How Carrier Ticket Automation Works in the Ticket Dashboard
ACTA lives inside the Ticket Dashboard at /tickets in SmartTile, which replaced the older manual ticket list. From this single screen, NOC and L1 engineers can see:
- Ready for ACTA tickets that have every field Joey needs to start a call
- Needs Info tickets missing a required field, which blocks automation until it’s filled in
- ACTA Running tickets with a live call currently in progress
Each ticket also shows a 7-stage progress stepper (Created, Queued, On Call, Ticket Opened, Awaiting Carrier, Restored, Closed), a color-coded status pill, an attempt counter out of the maximum allowed tries, and, once the carrier responds, a confirmed carrier ticket number.
Starting a Call
Starting ACTA on a ticket triggers a real outbound phone call, so it’s meant for genuine outages, not testing. Before Joey can dial, a preflight check confirms every required field is present: circuit ID, carrier, site address, local contact, access hours, dispatch authorization, and power-cycle confirmation. Most of this is pre-filled from existing service data, and a Circuit Lookup tool helps fill in the rest.
Watching It Happen
Once a call starts, the dashboard updates live. Engineers can expand the stepper to see a timestamped call log: when the call started, how the IVR was navigated, when a live agent picked up, and what the outcome was. No refreshing, no guessing.
Staying in Control
Any running call can be stopped at any time with a documented reason, such as a customer-requested hold, a maintenance window, or escalation to a human. If Joey exhausts its retry attempts without success, the ticket is automatically escalated and flagged in a breach queue banner so nothing gets missed.
Why AI Voice Automation Makes Sense for Carrier Tickets
Carrier repair calls are repetitive by nature. The same information gets read back on nearly every call: circuit identifiers, addresses, contact names, and standard yes/no questions about dispatch and troubleshooting steps already completed. That repetition is exactly the kind of task well suited to a voice AI agent, freeing NOC engineers to focus on diagnosing issues and managing customer relationships instead of sitting in a phone queue.

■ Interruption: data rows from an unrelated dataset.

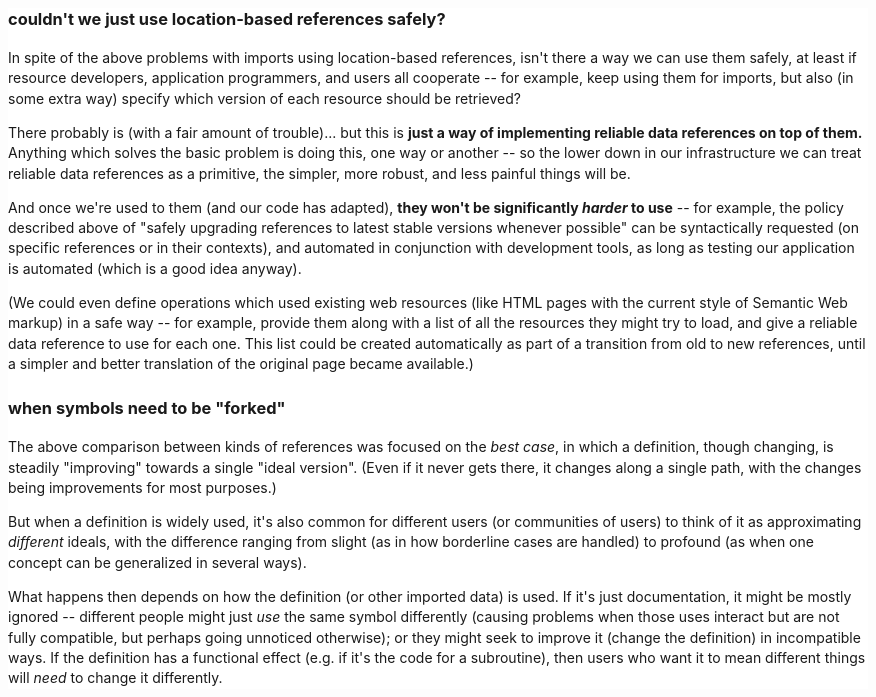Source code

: 
### couldn't we just use location-based references safely?

In spite of the above problems with 
imports using location-based references,
isn't there a way we can use them safely,
at least if
resource developers, application programmers, and users
all cooperate --
for example, keep using them for imports, but also (in some extra way)
specify which version of each resource should be retrieved?

There probably is (with a fair amount of trouble)... but this is
**just a way of implementing reliable data references on top of them.**
Anything which solves the basic problem is doing this, one way or another --
so the lower down in our infrastructure we can treat reliable data references as a primitive,
the simpler, more robust, and less painful things will be.

And once we're used to them (and our code has adapted), **they won't be significantly *harder* to use** --
for example, the policy described above of
"safely upgrading references to latest stable versions whenever possible"
can be syntactically requested (on specific references or in their contexts),
and automated in conjunction with development tools,
as long as testing our application is automated (which is a good idea anyway).

(We could even define operations which used existing web resources (like HTML pages with the current style of Semantic Web markup)
in a safe way -- for example, provide them along with a list of all the resources they might try to load,
and give a reliable data reference to use for each one. This list could be created automatically as part of a transition
from old to new references, until a simpler and better translation of the original page became available.)


### when symbols need to be "forked"

The above comparison between kinds of references
was focused on the *best case*, in which a definition, though changing,
is steadily "improving" towards a single "ideal version".
(Even if it never gets there, it changes along a single path, with the changes being improvements
for most purposes.)

But when a definition is widely used,
it's also common for different users (or communities of users)
to think of it as approximating *different* ideals,
with the difference ranging from slight
(as in how borderline cases are handled)
to profound (as when one concept can be generalized in several ways).

What happens then depends on how the definition (or other imported data) is used.
If it's just documentation, it might be mostly ignored -- different people might just *use*
the same symbol differently
(causing problems when those uses interact but are not fully compatible, but perhaps going unnoticed otherwise);
or they might seek to improve it (change the definition) in incompatible ways.
If the definition has a functional effect (e.g. if it's the code for a subroutine),
then users who want it to mean different things will *need* to change it differently.
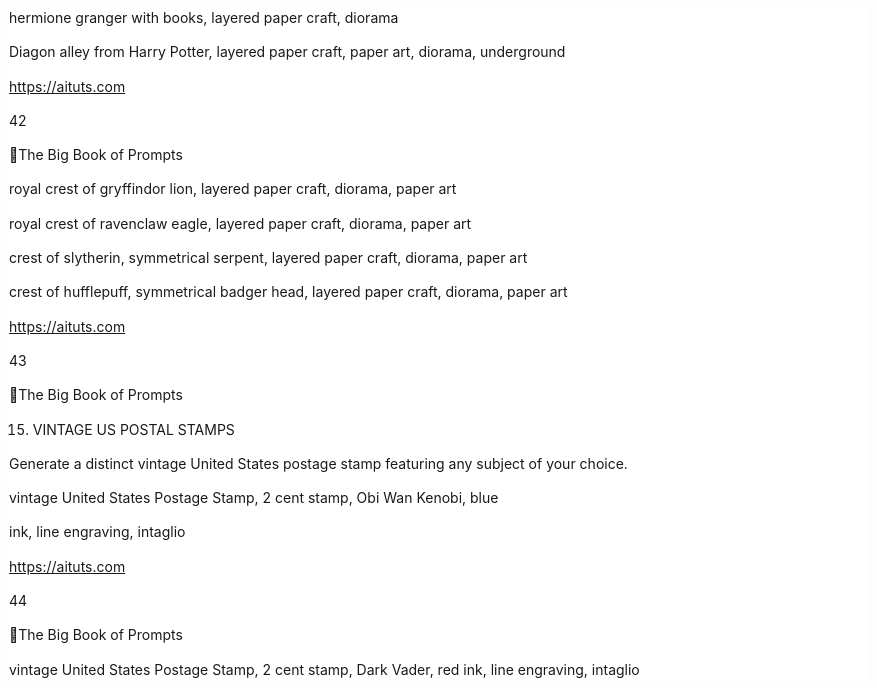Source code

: hermione granger with books, 
layered paper craft, diorama 

Diagon alley from Harry Potter, 
layered paper craft, paper art, 
diorama, underground 

https://aituts.com 

42 

 
 
 
The Big Book of Prompts 

royal crest of gryffindor lion, 
layered paper craft, diorama, 
paper art 

royal crest of ravenclaw eagle, 
layered paper craft, diorama, 
paper art 

crest of slytherin, symmetrical 
serpent, layered paper craft, 
diorama, paper art 

crest of hufflepuff, symmetrical 
badger head, layered paper 
craft, diorama, paper art 

https://aituts.com 

43 

 
 
 
 
 
 
 
The Big Book of Prompts 

15.  VINTAGE US POSTAL STAMPS 

Generate a distinct vintage United States postage stamp featuring any subject 
of your choice. 

vintage United States Postage Stamp, 2 cent stamp, Obi Wan Kenobi, blue 

ink, line engraving, intaglio 

https://aituts.com 

44 

 
 
 
 
 
The Big Book of Prompts 

vintage United States Postage 
Stamp, 2 cent stamp, Dark Vader, 
red ink, line engraving, 
intaglio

Behind the scenes, ACTA runs on a few key mechanisms:
- Preflight gating, which blocks a call from starting until every required field is confirmed
- A retry cadence that spaces out follow-up attempts instead of repeatedly redialing
- An auto-update loop that keeps calling back after a ticket is opened to chase ETR and RFO status
- A learning loop, where call transcripts are analyzed to improve performance carrier by carrier over time
The Bottom Line
Carrier ticket automation isn’t about removing people from the process. It’s about removing the parts of the process that don’t need a person: hold music, IVR menus, and repeating the same site details on every call. ACTA handles that layer, while engineers stay fully in control, able to take over any ticket instantly and step in the moment automation hits its limit.
For teams managing connectivity across many locations, that shift adds up to real time back, faster ETRs, and fewer tickets falling through the cracks.